Before showing something to a senior stakeholder.

✗ Reach for something else

A specific known bug → just fix it (or dev-loop).
Automated accuracy/regression guarding → that's a gate, not this discovery sweep.
Pure visual QA of one page → the tessa agent.
Building the thing in the first place → design/build skills first, panel after.

Notes & FAQ

Good to know

Will it change my code without asking?

Wave 1 and 2 are strictly review-only. Only Step 4 edits, and only the unambiguous quick wins — anything debatable becomes a decision you approve first. In PKA those edits go through dev-loop.

How many agents is that, and is it expensive?

Five for a plain project, six if it shows numbers, plus a small Wave 2. The example run was 8 agents over 2 waves. They run in parallel, so it's fast; cost scales with project size, not wall-clock.

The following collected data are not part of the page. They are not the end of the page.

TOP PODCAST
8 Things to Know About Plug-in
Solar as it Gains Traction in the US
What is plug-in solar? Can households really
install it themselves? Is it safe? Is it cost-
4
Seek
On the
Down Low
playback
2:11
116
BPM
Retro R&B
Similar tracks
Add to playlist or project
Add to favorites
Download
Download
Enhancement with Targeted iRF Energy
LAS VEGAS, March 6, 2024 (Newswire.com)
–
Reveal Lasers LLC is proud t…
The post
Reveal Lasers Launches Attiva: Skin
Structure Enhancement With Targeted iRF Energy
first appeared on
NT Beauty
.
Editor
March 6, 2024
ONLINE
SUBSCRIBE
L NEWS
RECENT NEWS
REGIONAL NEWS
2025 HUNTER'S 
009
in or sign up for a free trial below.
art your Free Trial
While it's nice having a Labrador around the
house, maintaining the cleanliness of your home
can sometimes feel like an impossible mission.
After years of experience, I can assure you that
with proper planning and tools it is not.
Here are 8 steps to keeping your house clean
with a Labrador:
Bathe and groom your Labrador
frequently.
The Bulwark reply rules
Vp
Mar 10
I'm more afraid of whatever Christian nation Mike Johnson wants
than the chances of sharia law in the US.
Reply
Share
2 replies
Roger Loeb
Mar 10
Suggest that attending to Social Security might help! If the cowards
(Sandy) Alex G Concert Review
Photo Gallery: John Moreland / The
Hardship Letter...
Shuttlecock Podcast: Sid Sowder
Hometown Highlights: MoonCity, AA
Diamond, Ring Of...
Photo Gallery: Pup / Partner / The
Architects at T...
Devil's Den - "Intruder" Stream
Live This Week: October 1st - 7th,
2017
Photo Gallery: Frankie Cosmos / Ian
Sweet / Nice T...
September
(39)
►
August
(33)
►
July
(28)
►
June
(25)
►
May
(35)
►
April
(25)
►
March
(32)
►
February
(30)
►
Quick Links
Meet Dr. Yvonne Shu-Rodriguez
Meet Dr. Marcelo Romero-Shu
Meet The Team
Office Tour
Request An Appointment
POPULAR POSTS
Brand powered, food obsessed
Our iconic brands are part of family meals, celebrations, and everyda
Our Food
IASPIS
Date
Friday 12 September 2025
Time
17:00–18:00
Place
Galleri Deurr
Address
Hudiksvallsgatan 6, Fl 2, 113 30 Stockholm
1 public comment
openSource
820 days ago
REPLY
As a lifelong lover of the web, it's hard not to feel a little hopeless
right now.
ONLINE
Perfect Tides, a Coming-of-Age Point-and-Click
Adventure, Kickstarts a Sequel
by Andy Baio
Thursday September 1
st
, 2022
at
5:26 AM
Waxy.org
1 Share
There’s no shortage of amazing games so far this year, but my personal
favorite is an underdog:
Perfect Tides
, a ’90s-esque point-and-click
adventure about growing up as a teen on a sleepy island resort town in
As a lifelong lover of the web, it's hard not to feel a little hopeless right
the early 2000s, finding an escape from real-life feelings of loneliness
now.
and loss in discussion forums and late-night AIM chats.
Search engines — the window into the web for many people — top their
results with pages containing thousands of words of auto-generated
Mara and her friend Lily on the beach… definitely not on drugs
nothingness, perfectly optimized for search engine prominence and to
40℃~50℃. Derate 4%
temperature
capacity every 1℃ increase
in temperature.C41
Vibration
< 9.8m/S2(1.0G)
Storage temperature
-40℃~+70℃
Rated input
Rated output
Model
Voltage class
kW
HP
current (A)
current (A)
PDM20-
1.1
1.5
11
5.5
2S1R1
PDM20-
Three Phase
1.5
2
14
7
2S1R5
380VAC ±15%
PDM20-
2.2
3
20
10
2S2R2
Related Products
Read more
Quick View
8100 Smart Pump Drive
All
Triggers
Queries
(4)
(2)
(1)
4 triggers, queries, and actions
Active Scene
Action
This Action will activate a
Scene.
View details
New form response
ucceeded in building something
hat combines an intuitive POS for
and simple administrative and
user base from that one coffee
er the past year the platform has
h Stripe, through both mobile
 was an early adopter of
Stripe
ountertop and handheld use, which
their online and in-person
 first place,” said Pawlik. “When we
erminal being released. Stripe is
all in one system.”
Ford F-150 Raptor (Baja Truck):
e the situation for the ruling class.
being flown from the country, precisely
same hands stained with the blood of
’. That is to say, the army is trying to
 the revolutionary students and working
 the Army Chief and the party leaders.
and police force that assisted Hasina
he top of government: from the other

What about a website instead of a dashboard?

The personas adapt to the audience — e.g. first-time visitor, prospective customer, mobile user, conversion skeptic — and the accuracy verifier is dropped when there are no numbers.

What was fixed before install?

The original ZIP shipped a SKILL.md with no YAML frontmatter, so Claude Code couldn't register it — no /tester-panel command and no auto-trigger. A proper name + trigger-rich description block was added, plus a PKA note routing Step 4 through dev-loop. It's now installed and live.